Resveratrol, Red Wine Compound, Could Make Radiation More Effective Against Melanoma

This Red Grape Compound Could Make Cancer Treatment More Effective
three berries of red grapes...
three berries of red grapes...

Resveratrol, a compound found in red wine and red grape skins, could make radiation treatment for cancer more effective, a new study suggests.

Researchers from the University of Missouri School of Medicine found that treating melanoma cells with resveratrol in a lab setting made them more susceptible to radiation.
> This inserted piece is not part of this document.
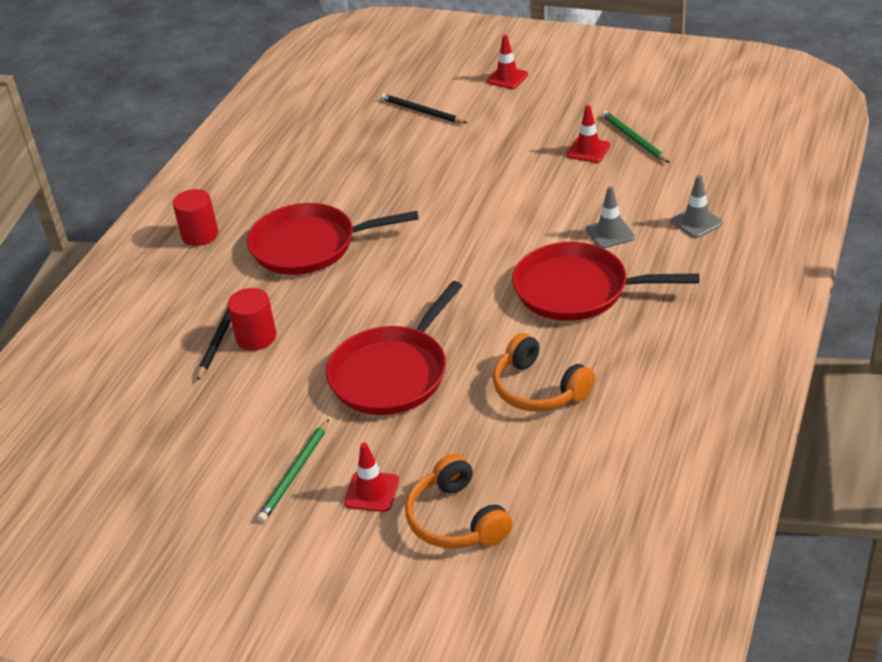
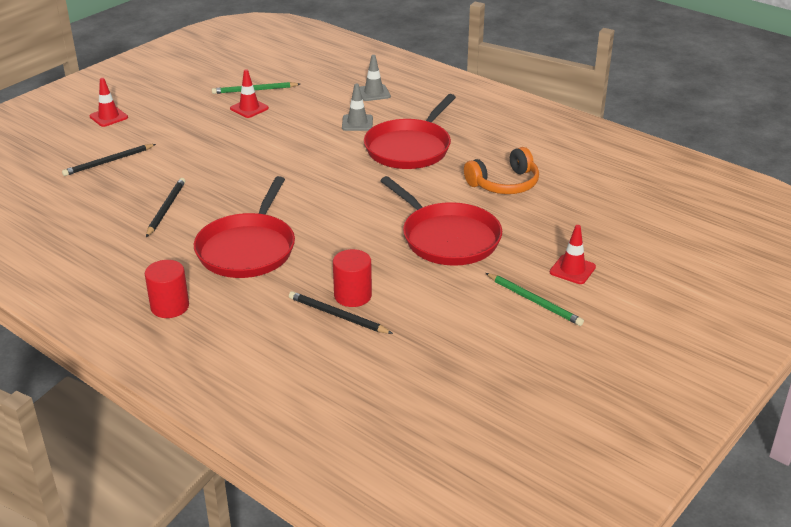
camera: 75 degrees left, 5 degrees down
(356, 174) = (166, 209): none -> black pencil
(456, 519) = (616, 240): orange headphones -> none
"We've seen glimmers of possibilities, and it seems that resveratrol could potentially be very important in treating a variety of cancers," study researcher Michael Nicholl, M.D., an assistant professor of surgery at the university, said in a statement. "It comes down to how to administer the resveratrol. If we can develop a successful way to deliver the compound to tumor sites, resveratrol could potentially be used to treat many types of cancers. Melanoma is very tricky due to the nature of how the cancer cells travel throughout the body, but we envision resveratrol could be combined with radiation to treat symptomatic metastatic tumors, which can develop in the brain or bone."

The study, which was published in the Journal of Surgical Research, involved applying resveratrol to melanoma cell lines. When researchers applied resveratrol only to the melanoma cells, 44 percent of them died. And when they applied resveratrol to the cells with radiation, 65 percent died.

Resveratrol has been fingered in other studies for its potential cancer-fighting abilities. A 2011 study in the FASEB journal showed that resveratrol could stop growth of breast cancer cells in a lab setting.